I do wonder if her Island will prove to be any more magical than my own back yard in North Carolina?  Perhaps, after all, this venture will turn out to be much like Dorothy in the Land of OZ.  Perhaps, all  that was ever needed was to click my heels three times and repeat to myself,  "There's no place like home."

Still, this is an Odyssey that has been building up since childhood, and it must be done!
I wonder if there will be traces of Maud Montgomery yet lingering within the green canopied shadows of the hallowed confines of Lover's Lane....?

 More to come....


Tuesday, May 4, 2010

A Gilded Cage and a Hearkening


(Photo taken at a "Southern Green Gables" on Johnson St., New Bern, NC--May 3, 2010)
This photo taken yesterday of a beautiful flower protected by a fence reminds me in a symbolic way of the life of LM Montgomery. Maud, during her raising up years, was able to develop into a beautiful flower largely due to the protection and puritanical restrictions applied by her prim and proper (and Presbyterian) Grandmother McNeil. The symbolism here is that the beautiful flower is admiring the liberty of the brittle leaves that are able to fly like feathers in the whimsy of the wind.
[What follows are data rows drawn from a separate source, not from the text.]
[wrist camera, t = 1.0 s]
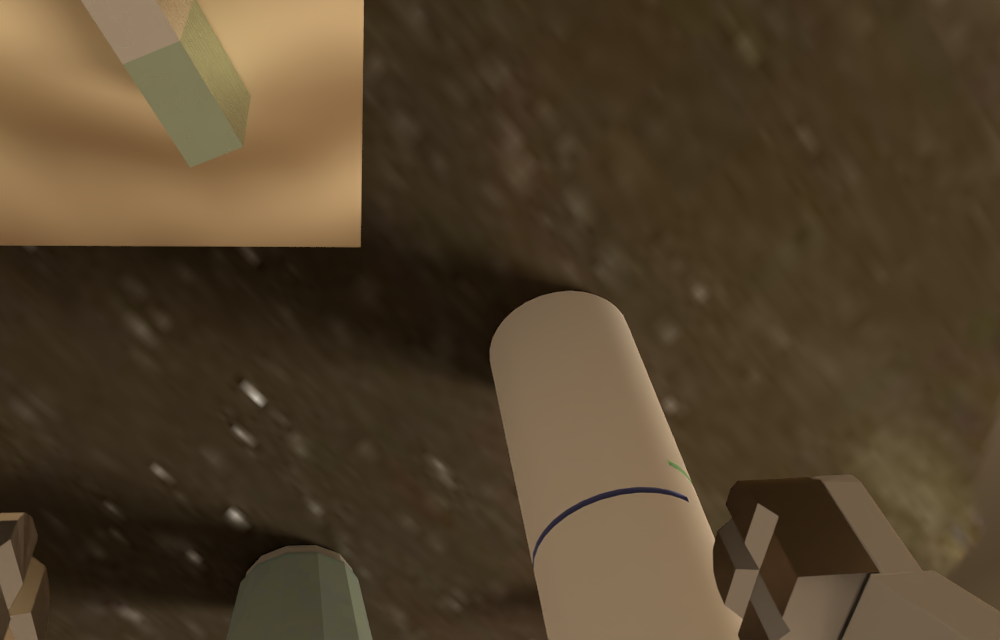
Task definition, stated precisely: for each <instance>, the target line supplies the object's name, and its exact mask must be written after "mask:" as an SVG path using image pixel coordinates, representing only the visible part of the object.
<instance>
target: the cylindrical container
mask: <svg viewBox="0 0 1000 640" xmlns="http://www.w3.org/2000/svg"><path fill="white" fill-rule="evenodd" d="M490 364H491V369H492V374H493V379H494V383H495V388H496V393H497V398H498V403H499V407H500V412H501V417H502V422H503V426H504V431H505V436H506V441H507V445H508V450H509V455H510V460H511V465H512V469H513V474H514V479H515V484H516V488H517V493H518V498H519V503H520V507H521V512H522V517H523V522H524V526H525V531H526V536H527V541H528V545H529V550H530V555H531V560H532V564H533V568H534V574H535V579H536V583H537V588H538V593H539V598H540V602H541V607H542V612H543V617H544V622H545V626H546V631H547V636H548V640H740V639H739V637H738V632H739V629H740V626H741V623H742V620H743V619H742V618H741V617H740V616H738V615H737V614H736V613H734V612H733V611H732V610H730V609H729V608H728V607H726V606H725V605H724V603H723V600H722V598H721V596H720V593H719V591H718V589H717V585H716V581H715V577H714V572H713V546H714V542H715V539H714V536H713V534H712V531H711V529H710V526H709V524H708V521H707V519H706V516H705V514H704V512H703V509H702V507H701V504H700V502H699V499H698V497H697V494H696V492H695V489H694V487H693V485H692V482H691V479H690V477H689V475H688V472H687V470H686V467H685V465H684V462H683V460H682V457H681V455H680V453H679V450H678V448H677V445H676V443H675V440H674V438H673V435H672V433H671V430H670V428H669V426H668V423H667V421H666V418H665V416H664V413H663V411H662V408H661V406H660V403H659V401H658V399H657V396H656V394H655V391H654V389H653V386H652V384H651V381H650V379H649V376H648V374H647V372H646V369H645V367H644V364H643V362H642V359H641V357H640V354H639V352H638V349H637V347H636V345H635V342H634V340H633V337H632V335H631V332H630V330H629V327H628V325H627V323H626V321H625V318H624V316H623V315H622V313H621V312H620V311H619V310H618V309H617V307H616V306H614V305H613V304H612V303H610V302H609V301H608V300H606V299H604V298H602V297H599V296H597V295H594V294H590V293H586V292H579V291H562V292H554V293H550V294H546V295H542V296H539V297H537V298H534V299H532V300H530V301H528V302H526V303H524V304H523V305H521V306H520V307H518V308H516V309H515V310H514V311H513V312H511V313H510V314H509V315H508V316H507V317H506V318H505V319H504V320H503V322H502V323H501V324H500V326H499V327H498V328H497V330H496V332H495V334H494V336H493V338H492V342H491V346H490Z"/></svg>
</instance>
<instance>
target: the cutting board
mask: <svg viewBox="0 0 1000 640" xmlns="http://www.w3.org/2000/svg"><path fill="white" fill-rule="evenodd" d="M196 1H197V3H198V5H199V6H200V8H201V10H202V12H203V13H204V15H205V17H206V19H207V20H208V22H209V24H210V26H211V28H212V29H213V31H214V33H215V35H216V36H217V38H218V40H219V42H220V43H221V45H222V47H223V49H224V50H225V52H226V54H227V56H228V57H229V59H230V61H231V63H232V64H233V66H234V68H235V70H236V71H237V73H238V75H239V77H240V78H241V80H242V82H243V84H244V85H245V87H246V89H247V91H248V92H249V94H250V96H251V99H250V105H249V112H248V119H247V125H246V132H245V139H244V145H243V147H241V148H239V149H236V150H234V151H231V152H229V153H226V154H224V155H221V156H218V157H216V158H213V159H211V160H208V161H206V162H203V163H201V164H198V165H196V166H193V167H191V168H190V167H189V165H188V164H187V162H186V161H185V159H184V158H183V156H182V154H181V153H180V151H179V150H178V148H177V147H176V145H175V144H174V142H173V141H172V139H171V138H170V136H169V135H168V133H167V131H166V130H165V128H164V127H163V125H162V124H161V122H160V121H159V119H158V118H157V116H156V115H155V113H154V112H153V110H152V108H151V107H150V105H149V104H148V102H147V101H146V99H145V98H144V96H143V95H142V93H141V92H140V90H139V89H138V87H137V85H136V84H135V82H134V81H133V79H132V78H131V76H130V75H129V73H128V72H127V70H126V69H125V67H124V66H123V64H122V62H121V61H120V59H119V58H118V56H117V55H116V53H115V52H114V50H113V49H112V47H111V46H110V44H109V43H108V41H107V39H106V38H105V36H104V35H103V33H102V32H101V30H100V29H99V27H98V26H97V24H96V23H95V21H94V20H93V18H92V16H91V15H90V13H89V12H88V10H87V9H86V7H85V6H84V4H83V3H82V1H81V0H0V245H27V246H233V247H361V181H362V100H363V20H364V0H196Z"/></svg>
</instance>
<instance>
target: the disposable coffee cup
mask: <svg viewBox="0 0 1000 640" xmlns="http://www.w3.org/2000/svg"><path fill="white" fill-rule="evenodd" d="M226 640H372V636H371V632H370V628H369V623H368V619H367V615H366V611H365V607H364V602H363V598H362V594H361V590H360V585H359V581H358V578H357V577H356V576H355V574H354V573H353V571H352V568H351V567H350V566H349V565H348V563H347V562H346V561H345V560H344V559H343V557H342V556H341V555H340V554H339V553H336V552H334V551H331V550H328V549H325V548H322V547H320V546H317V545H299V546H285V547H282V548H280V549H277V550H275V551H272V552H270V553H267V554H265V555H262V556H261V557H260V558H259V559H258V560H257V561H256V562H255V563H254V564H253V566H252V567H251V568H250V569H249V570H248V571H247V573H246V577H245V578H244V579H243V580H242V581H241V582H240V586H239V590H238V594H237V598H236V602H235V607H234V611H233V615H232V619H231V623H230V627H229V631H228V635H227V639H226Z"/></svg>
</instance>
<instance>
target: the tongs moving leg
mask: <svg viewBox="0 0 1000 640" xmlns="http://www.w3.org/2000/svg"><path fill="white" fill-rule="evenodd" d="M81 1H82V3H83V4H84V6H85V7H86V9H87V10H88V12H89V13H90V15H91V16H92V18H93V20H94V21H95V23H96V24H97V26H98V27H99V29H100V30H101V32H102V33H103V35H104V36H105V38H106V39H107V41H108V43H109V44H110V46H111V47H112V49H113V50H114V52H115V53H116V55H117V56H118V58H119V59H120V61H121V62H122V64H123V66H124V67H125V69H126V70H127V72H128V73H129V75H130V76H131V78H132V79H133V81H134V82H135V84H136V85H137V87H138V89H139V90H140V92H141V93H142V95H143V96H144V98H145V99H146V101H147V102H148V104H149V105H150V107H151V108H152V110H153V112H154V113H155V115H156V116H157V118H158V119H159V121H160V122H161V124H162V125H163V127H164V128H165V130H166V131H167V133H168V135H169V136H170V138H171V139H172V141H173V142H174V144H175V145H176V147H177V148H178V150H179V151H180V153H181V154H182V156H183V158H184V159H185V161H186V162H187V164H188V165H189V167H190V168H191V167H193V166H196V165H198V164H201V163H203V162H206V161H208V160H211V159H213V158H216V157H218V156H221V155H224V154H226V153H229V152H231V151H234V150H236V149H239V148H241V147H243V145H244V139H245V132H246V125H247V119H248V112H249V105H250V99H251V96H250V94H249V92H248V91H247V89H246V87H245V85H244V84H243V82H242V80H241V78H240V77H239V75H238V73H237V71H236V70H235V68H234V66H233V64H232V63H231V61H230V59H229V57H228V56H227V54H226V52H225V50H224V49H223V47H222V45H221V43H220V42H219V40H218V38H217V36H216V35H215V33H214V31H213V29H212V28H211V26H210V24H209V22H208V20H207V19H206V17H205V15H204V13H203V12H202V10H201V8H200V6H199V5H198V3H197V1H196V0H81Z"/></svg>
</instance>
There is irony in this-- that after Grandmother McNeil passed away and freedom was at hand--Maud remained in the condition of one who is still restrained. She is like a tamed bird who has always admired the freedom of birds in the sky, but when the cage door is opened, she does not realize that freedom is at hand, and thus remains unaware of her real nature of flying free at last....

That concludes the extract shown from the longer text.